What role will the private sector play in the energy transition?
While federal policy may shift, the forces driving clean energy adoption are more significant than any one administration. The private sector is likely to make progress regardless of federal government action, compelled by the following factors:
- Competitive pricing: Renewable energy is now cheaper than alternatives. According to Lazard, utility-scale solar and wind are now half the cost of gas and coal. But, it’s important to note that the supply crunch in recent months may intensify due to political uncertainty, which could pressure pricing.
- State-level support is accelerating: More than 30 states have renewable portfolio standards or clean energy targets, ensuring continued support for wind, solar, and battery storage. States including California, Michigan, Minnesota, and New York remain committed to ambitious climate goals, with state-level legislation that sustains demand for renewables.
- Private investors are the main source of capital: During Trump’s last presidency, before the IRA provided government support for renewables, the private sector contributed ~$600 billion to clean power development, significantly more than public funding. Private spending on renewables has since grown more rapidly than public spending.

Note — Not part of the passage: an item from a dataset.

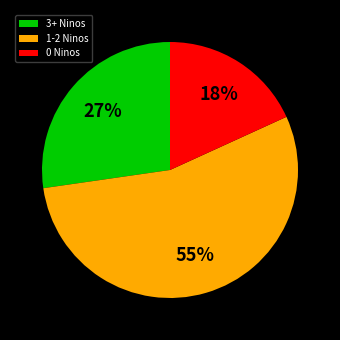

Approximately how many times larger is the value at 3+ Ninos compared to 1-2 Ninos?

0.5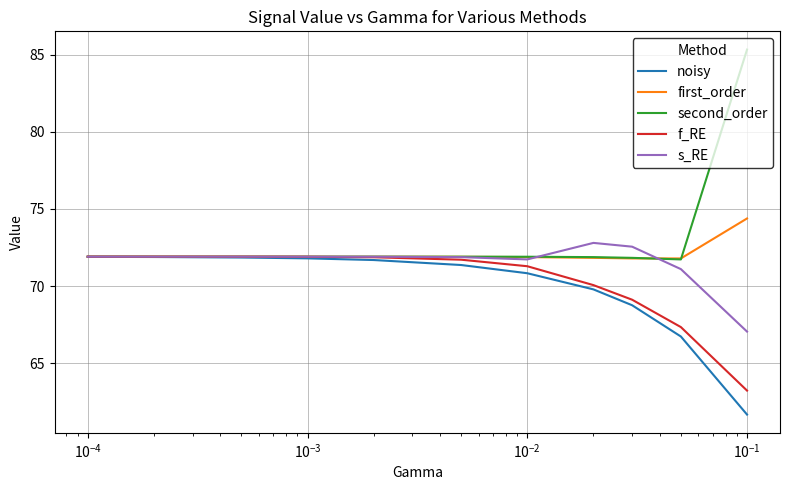

Which series has the largest range (max minus min)?

second_order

- Global demand is reshaping the market: Investments in clean energy globally surpassed $1.7 trillion in 2023. US companies, particularly those with international operations, face growing pressure to meet clean energy targets abroad. Major companies are demanding action from their customers on scope 2 and 3 emissions, driving sustained demand for renewable power domestically.
How should companies prepare for a new clean power landscape under Trump?
Under the new administration, corporate leaders should prepare for a range of scenarios. Here are four steps sustainability leaders can take:
- Engage CFOs on budget planning: Clean power price volatility is likely to increase under the new administration. Communicate transparently with finance counterparts to hedge against unpredictable pricing.
- Accelerate timelines on scope 2 action: There will be increased competition for renewable projects, PPAs, and RECs as companies seek to secure project access against short and medium-term uncertainty. Acting in the near-term will help avoid longer-term instability.
- Diversify funding sources for renewables: For long-term PPAs, explore state, local, and private financing options to mitigate federal funding uncertainty.
- Strengthen resilience and adaptability: Consider investments in energy efficiency and on-site renewable generation to minimize dependency on federal incentives.
While federal action on clean power is uncertain, there is strong economic momentum for renewables. Companies that act quickly and decisively can seize opportunities to lock in favorable prices, bolster resilience, and reduce emissions.